Well that's an interesting question, in reality any genre can be educational. The great thing about games that are educational is simply you can make learning fun, while some games forget this and decide that since it's an educational game it has to "BEAT THE INFORMATION INTO YOUR MIND WITH A BASEBALL BAT" and thus stops being fun and becomes little more than a visual textbook. There have been several example of games that have remembered this though, many RTS or RPG have been through history, RPG and puzzles have done chemistry, anything with well typed text has done language. Most of these have done it in such a gentle manner that it didn't feel like being beat in the back of the head with the information hammer. Really any genre can be used to make an educational game, and most commercial games these days are educational (to the extent that idiots refuse to notice it (no offense to anyone who never noticed)), it just depends on how you go about it, I would say that it would probably be best not to do chemistry as the main point in the game as then it would be "information hammer bashing you in the back of the head", instead add it as a side feature that would be useful to progressing the game, for example upgrading weapons or armor, mixing "potions", or something along the lines of that. Also rather than having only one subject towards education there, perhaps mixing a multitude of subjects perhaps history, chemistry, and mythology.

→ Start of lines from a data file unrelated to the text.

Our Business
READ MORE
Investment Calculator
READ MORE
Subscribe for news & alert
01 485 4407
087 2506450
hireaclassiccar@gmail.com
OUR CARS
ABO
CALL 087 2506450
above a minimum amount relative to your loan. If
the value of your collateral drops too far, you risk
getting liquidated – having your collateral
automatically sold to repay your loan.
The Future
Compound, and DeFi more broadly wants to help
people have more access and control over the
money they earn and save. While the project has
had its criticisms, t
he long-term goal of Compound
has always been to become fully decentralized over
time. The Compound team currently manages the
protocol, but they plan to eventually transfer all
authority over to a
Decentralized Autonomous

A few things to remember when doing a educational game:
1. Don't bash information in quickly, this makes games boring and then it quickly becomes tedious just to play.

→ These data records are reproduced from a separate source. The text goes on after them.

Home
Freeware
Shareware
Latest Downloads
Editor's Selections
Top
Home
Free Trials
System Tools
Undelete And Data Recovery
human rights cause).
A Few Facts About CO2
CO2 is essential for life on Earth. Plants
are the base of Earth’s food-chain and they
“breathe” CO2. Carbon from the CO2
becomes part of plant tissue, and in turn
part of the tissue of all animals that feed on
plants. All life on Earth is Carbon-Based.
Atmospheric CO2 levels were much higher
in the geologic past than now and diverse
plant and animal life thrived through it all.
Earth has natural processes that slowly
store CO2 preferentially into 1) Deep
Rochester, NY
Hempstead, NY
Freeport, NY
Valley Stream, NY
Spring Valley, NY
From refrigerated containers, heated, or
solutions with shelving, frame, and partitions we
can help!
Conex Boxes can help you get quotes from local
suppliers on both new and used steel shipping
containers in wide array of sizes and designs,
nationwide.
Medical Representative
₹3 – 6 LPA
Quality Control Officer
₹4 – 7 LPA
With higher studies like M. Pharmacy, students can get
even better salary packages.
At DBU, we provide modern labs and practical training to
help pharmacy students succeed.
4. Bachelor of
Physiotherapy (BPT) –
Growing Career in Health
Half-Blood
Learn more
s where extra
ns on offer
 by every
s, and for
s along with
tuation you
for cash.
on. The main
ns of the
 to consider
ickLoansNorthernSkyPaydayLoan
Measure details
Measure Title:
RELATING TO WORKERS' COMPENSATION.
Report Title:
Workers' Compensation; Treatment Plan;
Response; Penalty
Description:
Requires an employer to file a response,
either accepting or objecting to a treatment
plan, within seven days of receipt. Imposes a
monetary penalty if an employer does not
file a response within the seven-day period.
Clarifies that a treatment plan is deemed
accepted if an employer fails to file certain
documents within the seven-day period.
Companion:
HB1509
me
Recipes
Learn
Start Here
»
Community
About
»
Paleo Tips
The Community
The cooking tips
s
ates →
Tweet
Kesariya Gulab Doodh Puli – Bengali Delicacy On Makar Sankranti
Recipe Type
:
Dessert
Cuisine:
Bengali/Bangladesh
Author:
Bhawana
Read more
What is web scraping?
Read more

2. Instead of making the subject being taught the primary point push it to the side and wrap it around the primary concept.
3. Be gentle when teaching, we're gamers our minds are delicate give it to us in small doses or let us figure things out in the game on our own.

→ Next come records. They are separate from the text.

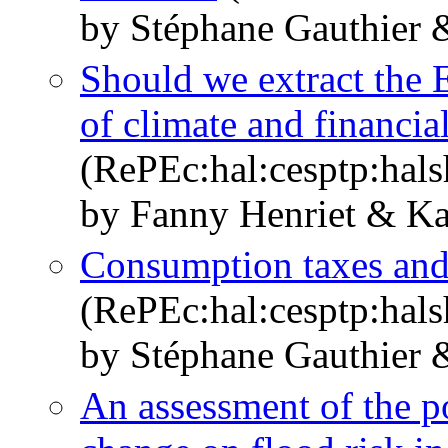
by Stéphane Gauthier 
Should we extract the 
of climate and financial
(RePEc:hal:cesptp:hal
by Fanny Henriet & Ka
Consumption taxes and 
(RePEc:hal:cesptp:hal
by Stéphane Gauthier 
An assessment of the po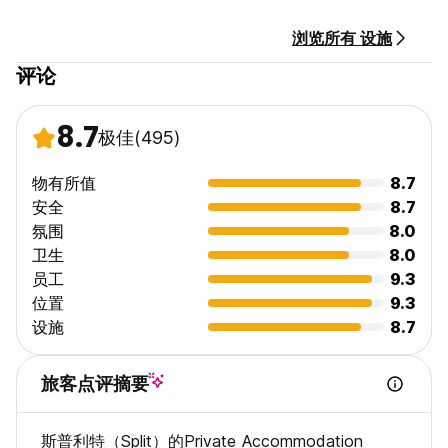
Last summer we had over 1000 visitors pass through our
浏览所有 设施
doors and we ensure a very comfortable stay at a very
reasonable price.
评论
8.7
极佳
(495)
物有所值
8.7
安全
8.7
氛围
8.0
卫生
8.0
员工
9.3
位置
9.3
设施
8.7
旅客点评摘要
斯普利特（Split）的Private Accommodation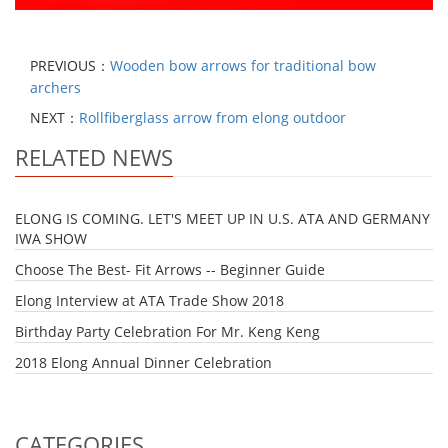
PREVIOUS：
Wooden bow arrows for traditional bow
archers
NEXT：
Rollfiberglass arrow from elong outdoor
RELATED NEWS
ELONG IS COMING. LET'S MEET UP IN U.S. ATA AND GERMANY
IWA SHOW
Choose The Best- Fit Arrows -- Beginner Guide
Elong Interview at ATA Trade Show 2018
Birthday Party Celebration For Mr. Keng Keng
2018 Elong Annual Dinner Celebration
CATEGORIES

4. Possibly mix multiple subjects into the background of the game, use some of them to work out a story line while putting others as a side feature or minigame.
5. Give part of the information, if it truly interests us we will seek more on it from other sources (Final Fantasy VII, Sephiroth is a good example of this(Yes, Sephiroth is educational))
If you can do 3 out of 5 of those things you'll have a successful game that is educational and fun to play.